One common problem when this sort of failure occurs is the lack of hardware to quickly restore the backup. If your database server goes down, how long would it take to restore the database onto a new device, and possibly change the programs involved to point to the new server?

Catastrophic site failure – The scenario that is most damaging is often the least thought about. The book Microsoft SQL Server 2000 Unleashed refers to this sort of catastrophic failure as “the Scud test.” If a missile hit your building, could your database, even your business, survive? While this may have been an abstract concept just five years ago, as I write this I am less than 60 miles as the crow flies from where the World Trade Center (WTC) towers once stood. In addition to the undeniable human toll, many businesses that survived 9/11 discovered that their data was gone. ” Here is a sampling of some of the companies impacted by the WTC disaster, along with information on how well their planning worked: http://www.business2.com/b2/web/articles/0,17863,514202,00.html. The impact ranged from virtually none to total data loss. Since 2001, many of the backup plan improvements triggered by 9/11 have been exercised in the face of events such as wildfires, hurricanes and floods.

More mundane, but equally destructive, can be catastrophic power or connectivity failures. One client of mine happily moved all of its database and web servers in-house from a co-location site, only to move them back after a 36-hour power failure that knocked the company off the Internet. While the servers could have been powered up briefly to copy off the databases and applications, the company did not have any convenient way to get that data back on the web.

In the case of a catastrophic site failure, how convenient would it be to get access to your off-site backups? How easy would it be to recreate your machines (all of them) when you have nothing to start out with?

Totally preventing significant disruption in light of this sort of catastrophic site failure is what can move your backup plans into the millions of dollars category.

So, what is backup really?

In my view, backup is more than just the actual backup of data to a disk or device. I am really talking about the strategies you can use to allow your data to remain available with the least possible disruption.

The best way to handle backups is to prevent the loss in the first place. You cannot prevent most catastrophic site failures, but you can mitigate more minor site failures by providing lots of uninterruptible power supplies and redundant Internet access. In the event of a fire, flood, hurricane or terrorist attack, you likely have to rely on backups.

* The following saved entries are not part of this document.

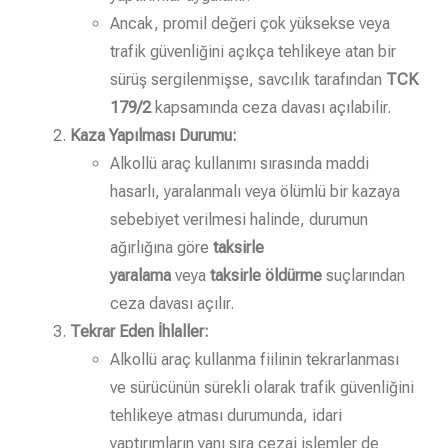
Ancak, promil değeri çok yüksekse veya
trafik güvenliğini açıkça tehlikeye atan bir
sürüş sergilenmişse, savcılık tarafından
TCK
179/2
kapsamında ceza davası açılabilir.
Kaza Yapılması Durumu:
Alkollü araç kullanımı sırasında maddi
hasarlı, yaralanmalı veya ölümlü bir kazaya
sebebiyet verilmesi halinde, durumun
ağırlığına göre
taksirle
yaralama
veya
taksirle öldürme
suçlarından
ceza davası açılır.
Tekrar Eden İhlaller:
Alkollü araç kullanma fiilinin tekrarlanması
ve sürücünün sürekli olarak trafik güvenliğini
tehlikeye atması durumunda, idari
yaptırımların yanı sıra cezai işlemler de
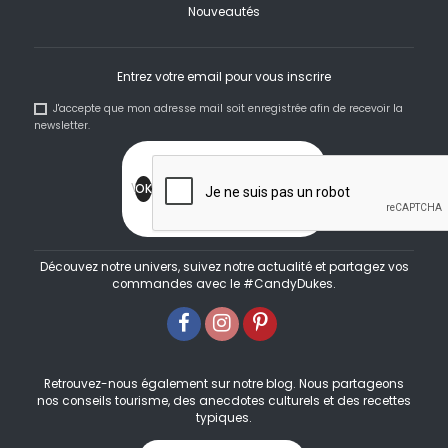
Nouveautés
Entrez votre email pour vous inscrire
J'accepte que mon adresse mail soit enregistrée afin de recevoir la
newsletter.
Découvez notre univers, suivez notre actualité et partagez vos
commandes avec le #CandyDukes.
Retrouvez-nous également sur notre blog. Nous partageons
nos conseils tourisme, des anecdotes culturels et des recettes
typiques.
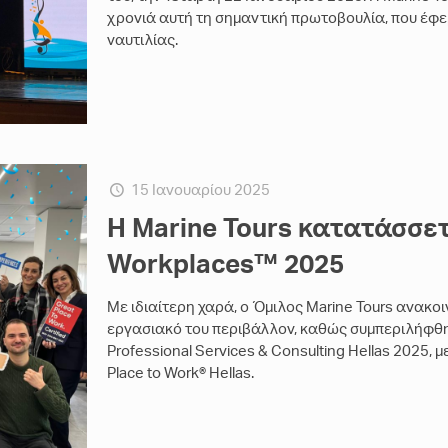
χρονιά αυτή τη σημαντική πρωτοβουλία, που έφ
ναυτιλίας.
15 Ιανουαρίου 2025
H Marine Tours κατατάσσετ
Workplaces™ 2025
Με ιδιαίτερη χαρά, ο Όμιλος Marine Tours ανακοι
εργασιακό του περιβάλλον, καθώς συμπεριλήφθηκ
Professional Services & Consulting Hellas 2025,
Place to Work® Hellas.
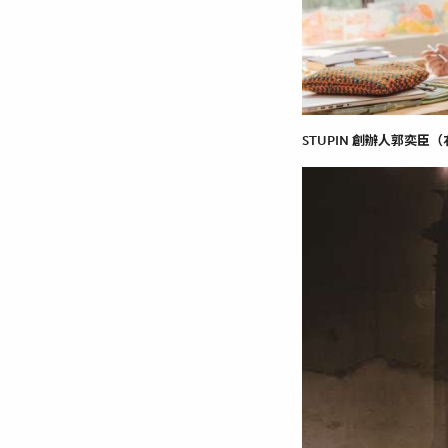
STUPIN 創辦人郭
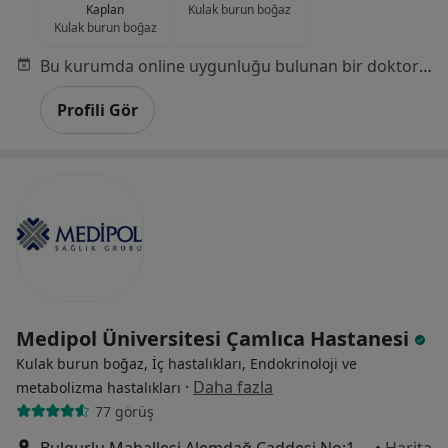
Kaplan
Kulak burun boğaz
Kulak burun boğaz
Bu kurumda online uygunluğu bulunan bir doktor veya uzman bulunamadı
Profili Gör
Medipol Üniversitesi Çamlıca Hastanesi
Kulak burun boğaz, İç hastalıkları, Endokrinoloji ve
·
Daha fazla
metabolizma hastalıkları
77 görüş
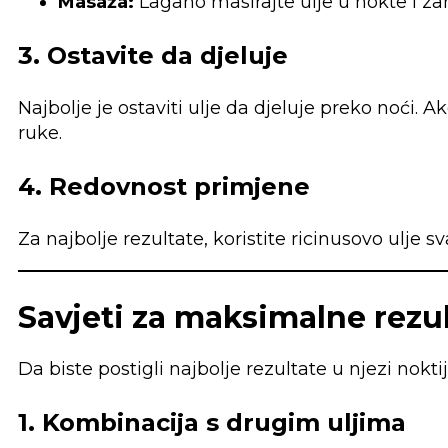
Masaža:
Lagano masirajte ulje u nokte i za
3. Ostavite da djeluje
Najbolje je ostaviti ulje da djeluje preko noći.
ruke.
4. Redovnost primjene
Za najbolje rezultate, koristite ricinusovo ulje 
Savjeti za maksimalne rezu
Da biste postigli najbolje rezultate u njezi nokti
1. Kombinacija s drugim uljima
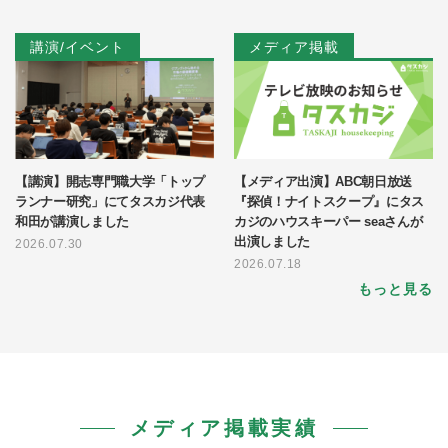
講演/イベント
メディア掲載
【講演】開志専門職大学「トップ
【メディア出演】ABC朝日放送
ランナー研究」にてタスカジ代表
『探偵！ナイトスクープ』にタス
和田が講演しました
カジのハウスキーパー seaさんが
出演しました
2026.07.30
2026.07.18
もっと見る
メディア掲載実績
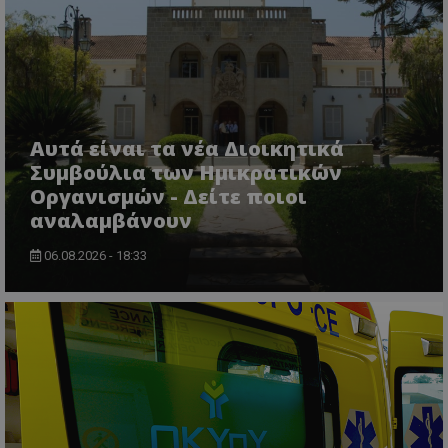
msToken
.tiktok.com
Αυτά είναι τα νέα Διοικητικά
Συμβούλια των Ημικρατικών
Οργανισμών - Δείτε ποιοι
αναλαμβάνουν
06.08.2026 - 18:33
CookieScriptConsent
CookieScript
www.tothemaonline.com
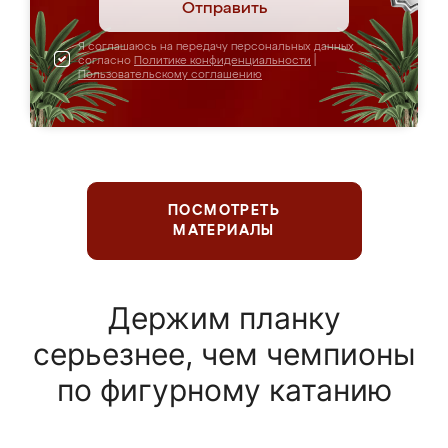
Отправить
Я соглашаюсь на передачу персональных данных
согласно
Политике конфиденциальности
|
Пользовательскому соглашению
ПОСМОТРЕТЬ
МАТЕРИАЛЫ
Держим планку
серьезнее, чем чемпионы
по фигурному катанию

Next: Building from ground up to prevent data loss

Properly setting up hardware is the first step in keeping your data safe. Decisions you make as you are specifying hardware and setting up the databases can make you a database hero (and perhaps even the next Database Geek of the Week) or make you the scapegoat when it all goes wrong. Your average hardware guy does not know SQL Server, and your average DBA does not know hardware. Being the one to understand enough about both worlds can make a real difference in the outcome.